▶ Problem statement
Write the data below out exactly as it stands. Do not include the pictures.

======== Records

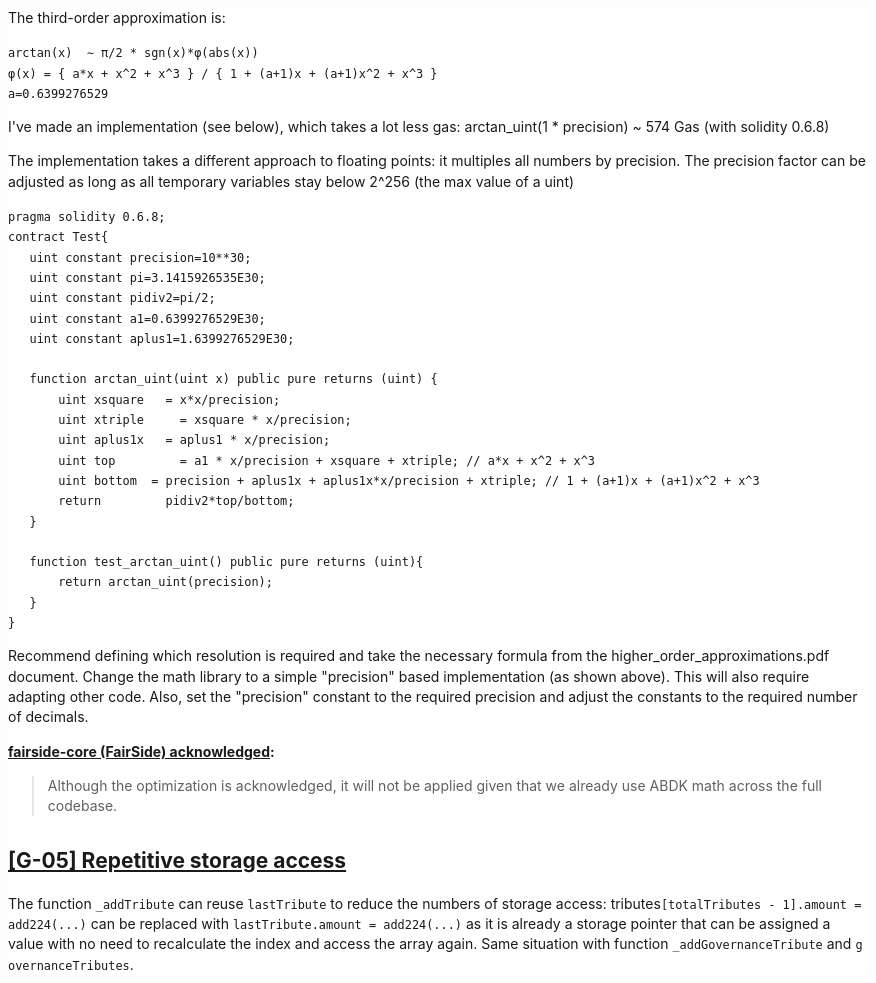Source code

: The third-order approximation is:
```
arctan(x)  ∼ π/2 * sgn(x)*φ(abs(x))
φ(x) = { a*x + x^2 + x^3 } / { 1 + (a+1)x + (a+1)x^2 + x^3 }
a=0.6399276529
```

I've made an implementation (see below), which takes a lot less gas:
arctan_uint(1 * precision) ~ 574 Gas (with solidity 0.6.8)

The implementation takes a different approach to floating points: it multiples all numbers by precision. The precision factor can be adjusted as long as all temporary variables stay below 2^256 (the max value of a uint)

```solidity
pragma solidity 0.6.8;
contract Test{
   uint constant precision=10**30;
   uint constant pi=3.1415926535E30;
   uint constant pidiv2=pi/2;
   uint constant a1=0.6399276529E30;
   uint constant aplus1=1.6399276529E30;

   function arctan_uint(uint x) public pure returns (uint) {
       uint xsquare   = x*x/precision;
       uint xtriple     = xsquare * x/precision;
       uint aplus1x   = aplus1 * x/precision;
       uint top         = a1 * x/precision + xsquare + xtriple; // a*x + x^2 + x^3
       uint bottom  = precision + aplus1x + aplus1x*x/precision + xtriple; // 1 + (a+1)x + (a+1)x^2 + x^3
       return         pidiv2*top/bottom;
   }

   function test_arctan_uint() public pure returns (uint){
       return arctan_uint(precision);
   }
}
```

Recommend defining which resolution is required and take the necessary formula from the higher_order_approximations.pdf document. Change the math library to a simple "precision" based implementation (as shown above). This will also require adapting other code. Also, set the "precision" constant to the required precision and adjust the constants to the required number of decimals.

**[fairside-core (FairSide) acknowledged](https://github.com/code-423n4/2021-05-fairside-findings/issues/2#issuecomment-851016512):**
 > Although the optimization is acknowledged, it will not be applied given that we already use ABDK math across the full codebase.

## [[G-05] Repetitive storage access](https://github.com/code-423n4/2021-05-fairside-findings/issues/15)

The function `_addTribute` can reuse `lastTribute` to reduce the numbers of storage access: tributes```[totalTributes - 1].amount = add224(...)``` can be replaced with ```lastTribute.amount = add224(...)``` as it is already a storage pointer that can be assigned a value with no need to recalculate the index and access the array again. Same situation with function `_addGovernanceTribute` and `governanceTributes`.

================

▶ Completed task
Source code

: The third-order approximation is:
```
arctan(x)  ∼ π/2 * sgn(x)*φ(abs(x))
φ(x) = { a*x + x^2 + x^3 } / { 1 + (a+1)x + (a+1)x^2 + x^3 }
a=0.6399276529
```

I've made an implementation (see below), which takes a lot less gas:
arctan_uint(1 * precision) ~ 574 Gas (with solidity 0.6.8)

The implementation takes a different approach to floating points: it multiples all numbers by precision. The precision factor can be adjusted as long as all temporary variables stay below 2^256 (the max value of a uint)

```solidity
pragma solidity 0.6.8;
contract Test{
   uint constant precision=10**30;
   uint constant pi=3.1415926535E30;
   uint constant pidiv2=pi/2;
   uint constant a1=0.6399276529E30;
   uint constant aplus1=1.6399276529E30;

   function arctan_uint(uint x) public pure returns (uint) {
       uint xsquare   = x*x/precision;
       uint xtriple     = xsquare * x/precision;
       uint aplus1x   = aplus1 * x/precision;
       uint top         = a1 * x/precision + xsquare + xtriple; // a*x + x^2 + x^3
       uint bottom  = precision + aplus1x + aplus1x*x/precision + xtriple; // 1 + (a+1)x + (a+1)x^2 + x^3
       return         pidiv2*top/bottom;
   }

   function test_arctan_uint() public pure returns (uint){
       return arctan_uint(precision);
   }
}
```

Recommend defining which resolution is required and take the necessary formula from the higher_order_approximations.pdf document. Change the math library to a simple "precision" based implementation (as shown above). This will also require adapting other code. Also, set the "precision" constant to the required precision and adjust the constants to the required number of decimals.

**[fairside-core (FairSide) acknowledged](https://github.com/code-423n4/2021-05-fairside-findings/issues/2#issuecomment-851016512):**
 > Although the optimization is acknowledged, it will not be applied given that we already use ABDK math across the full codebase.

## [[G-05] Repetitive storage access](https://github.com/code-423n4/2021-05-fairside-findings/issues/15)

The function `_addTribute` can reuse `lastTribute` to reduce the numbers of storage access: tributes```[totalTributes - 1].amount = add224(...)``` can be replaced with ```lastTribute.amount = add224(...)``` as it is already a storage pointer that can be assigned a value with no need to recalculate the index and access the array again. Same situation with function `_addGovernanceTribute` and `governanceTributes`.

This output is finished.